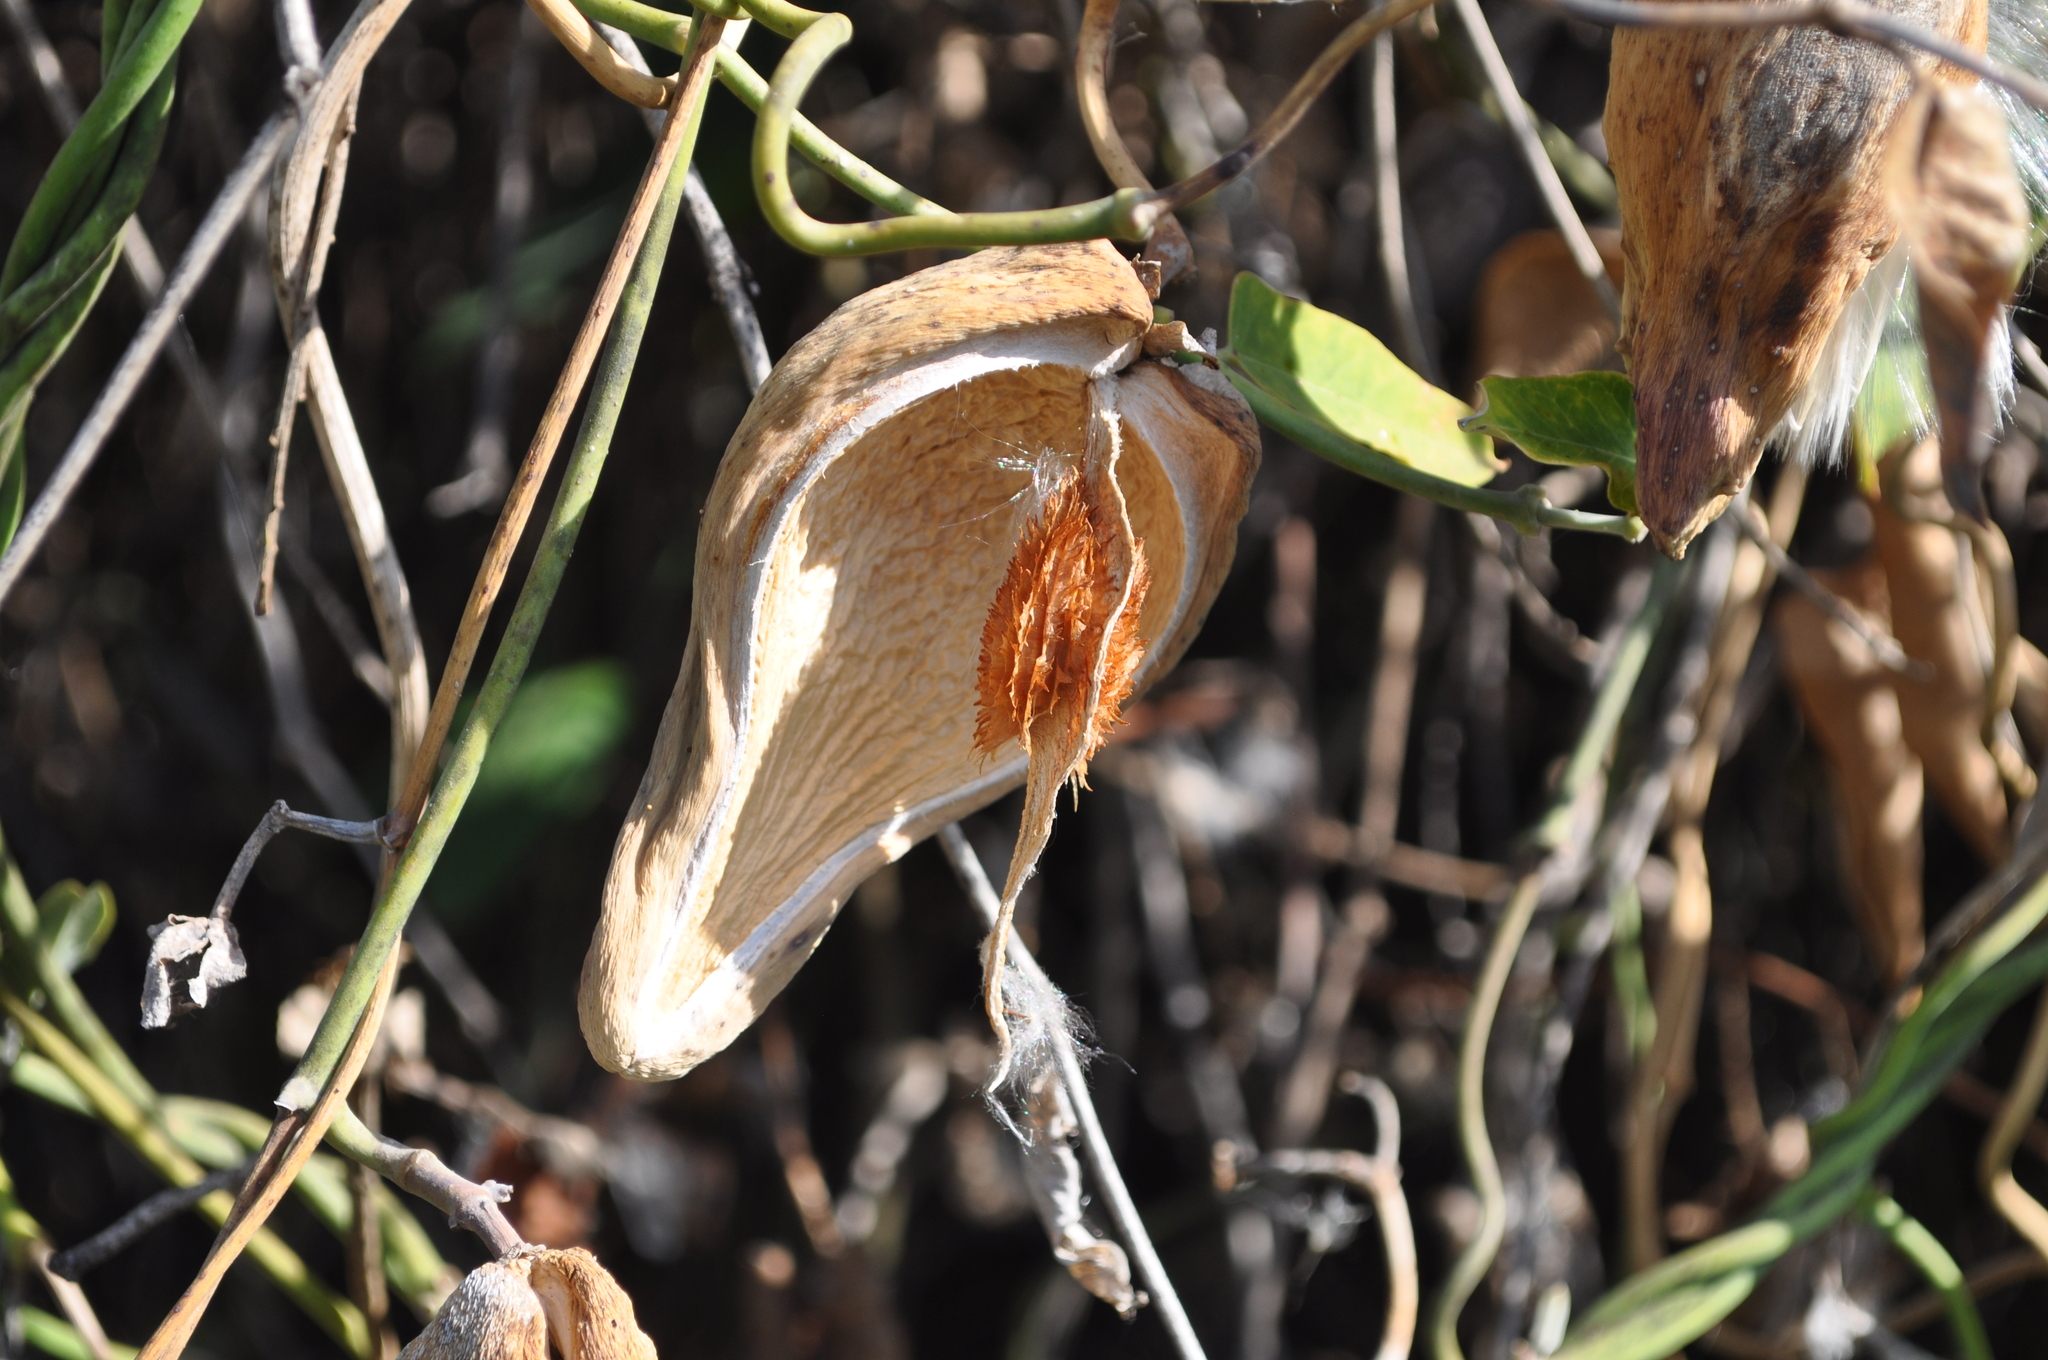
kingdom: Plantae
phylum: Tracheophyta
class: Magnoliopsida
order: Gentianales
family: Apocynaceae
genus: Araujia
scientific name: Araujia sericifera
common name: White bladderflower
··········
Return the naming lines of every record above word for word, from kingdom through common name, and leave the pictures out.

kingdom: Plantae
phylum: Tracheophyta
class: Magnoliopsida
order: Gentianales
family: Apocynaceae
genus: Araujia
scientific name: Araujia sericifera
common name: White bladderflower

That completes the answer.